Зимними вечерами с пацанами рассекал по льду другого нашего озера с говорящим названием Заразка. Озеро "звенело", т.е. имело повышенный радиоактивный фон. Рядом была городская свалка, где мы с грохотом били редкие тогда люминисцентные лампы.

Город был безопасный, потому что за колючкой. Так, хулиганы да чужие дворовые. Однажды солдат-срочник из дивизии, охранявшей периметр, азербайджанец, повздорил в местном ресторане с целой компанией и, отбиваясь и убегая, пырнул ножом шестерых. Вот было разговоров!

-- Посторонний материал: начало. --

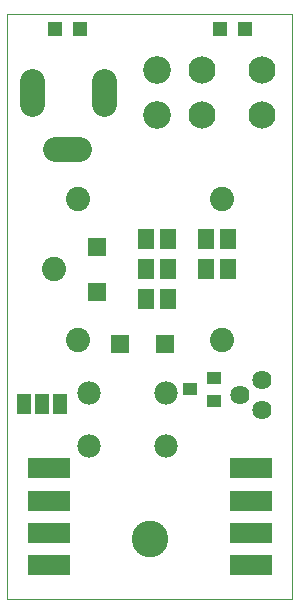
<source format=gbs>
G75*
G70*
%OFA0B0*%
%FSLAX24Y24*%
%IPPOS*%
%LPD*%
%AMOC8*
5,1,8,0,0,1.08239X$1,22.5*
%
%ADD10C,0.0000*%
%ADD11C,0.1221*%
%ADD12R,0.1418X0.0709*%
%ADD13C,0.0827*%
%ADD14C,0.0808*%
%ADD15C,0.0640*%
%ADD16C,0.0926*%
%ADD17C,0.0906*%
%ADD18R,0.0552X0.0670*%
%ADD19R,0.0591X0.0591*%
%ADD20R,0.0500X0.0670*%
%ADD21C,0.0780*%
%ADD22R,0.0490X0.0440*%
%ADD23R,0.0512X0.0512*%
D10*
X004180Y004050D02*
X013680Y004050D01*
X013680Y023550D01*
X004180Y023550D01*
X004180Y004050D01*
D11*
X008930Y006050D03*
D12*
X005560Y006260D03*
X005560Y005180D03*
X005560Y007340D03*
X005560Y008420D03*
X012300Y008420D03*
X012300Y007340D03*
X012300Y006260D03*
X012300Y005180D03*
D13*
X006574Y019060D02*
X005786Y019060D01*
X004999Y020556D02*
X004999Y021344D01*
X007400Y021344D02*
X007400Y020556D01*
D14*
X006542Y017412D03*
X005755Y015050D03*
X006542Y012688D03*
X011345Y012688D03*
X011345Y017412D03*
D15*
X012680Y011350D03*
X011930Y010850D03*
X012680Y010350D03*
D16*
X009180Y020200D03*
X009180Y021700D03*
D17*
X010680Y021700D03*
X010680Y020200D03*
X012680Y020200D03*
X012680Y021700D03*
D18*
X011554Y016050D03*
X010806Y016050D03*
X010806Y015050D03*
X011554Y015050D03*
X009554Y015050D03*
X009554Y014050D03*
X008806Y014050D03*
X008806Y015050D03*
X008806Y016050D03*
X009554Y016050D03*
D19*
X007180Y015798D03*
X007180Y014302D03*
X007932Y012550D03*
X009428Y012550D03*
D20*
X005930Y010550D03*
X005330Y010550D03*
X004730Y010550D03*
D21*
X006900Y010940D03*
X006900Y009160D03*
X009460Y009160D03*
X009460Y010940D03*
D22*
X010280Y011050D03*
X011080Y010676D03*
X011080Y011424D03*
D23*
X011267Y023050D03*
X012093Y023050D03*
X006593Y023050D03*
X005767Y023050D03*
M02*

</source>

За зону до 16 лет я мог попасть только в сопровождении взрослого. Родители пару раз гуляли со мной сразу за зоной, то есть за колючкой, а там, как оказалось, радиоактивный заповедник – территория, загрязнённая во время Кыштымской аварии 1957 года. Там никто на эти таблички внимания не обращает.

Заповедник был на северо-восток, а так за зоной вокруг были пионерлагеря и базы отдыха, горы, десятки озёр, медно-никелевый грязный Кыштым (но хотя бы не чёрный марсианский Карабаш) и призрачные Касли на том берегу Иртяша – церковь было видно с нашего берега. У нас так и говорили: Зона – граница между СССР и Кыштымом. И при этом у нас водились джинсы и новейшая зарубежная и запрещённая музыка. Хороший приёмник ловил Голос Америки.

Снабжение запретки было «московское»: шоколад, сгущёнка, болгарские сигареты и вино. В городе были завод разливных напитков, хлебозавод и колбасный цех. Наши предприимчивые горожане выезжали за зону торговать дефицитом в соседних «деревнях», за что заслужили прозвище «шоколадники».

Наверное, онкологии у нас в городе больше, чем в среднем по России, но, думаю, ненамного. Радиация убивала только тех заводчан, которые бегали «в зону» – в данном случае «к реактору», в помещения с высоким уровнем радиации. Это были работники низшего звена, «киповцы» из фазанок (профтехучилищ). Если облучился – говорили «получил дозу». Один рассказывал: «Бригадир руку протягивает, мы все свои дозиметры с шеи снимаем и бригадиру складываем». Им надо что-то дочинить, чтобы премию дали, а по показаниям счётчиков они уже максимальную дозу за месяц набрали.

В городе повесили электронные часы-дозиметры: показывают то время, то фон (т.е. уровень радиации). Нормальный. В сосновых борах, стоящих на гранитных материнских породах, естественный уровень радиации выше. Радоновые источники тоже фонят – а ведь омолаживают. В малых дозах любой яд – лекарство.

Ну Чернобыль Чернобылем, а у нас в начале 1950-х уборщицы мыли заражённые помещения и воду из вёдер прямо на улицу выплёскивали. Радиоактивные стоки с реакторов шли в озеро Кызылташ (та самая Заразка), Карачай – и в реку Течу, травя скот и население нижележащих башкирских деревень. После аварии 1957 года все деревни в зоне радиоактивного следа отселили, а вот по течению реки Течи не переселяли. В начале 1990-х препод-физиологиня уже в областном Челябинске предлагала мне заняться научной работой: считать долю смертей от рака и степень влияния радиоактивного речного ила в несчастной деревне Муслюмово (сейчас их всё-таки переселили). Одна правозащитница пыталась, как Эрин Брокович, подать коллективный иск бывших работников комбината, чтобы им компенсации выбить, но её строго предупредили, и она уехала с детьми в Париж.

Так что о Чернобыле и сказать-то нечего. Лучше прочесть простую книжку о радиации.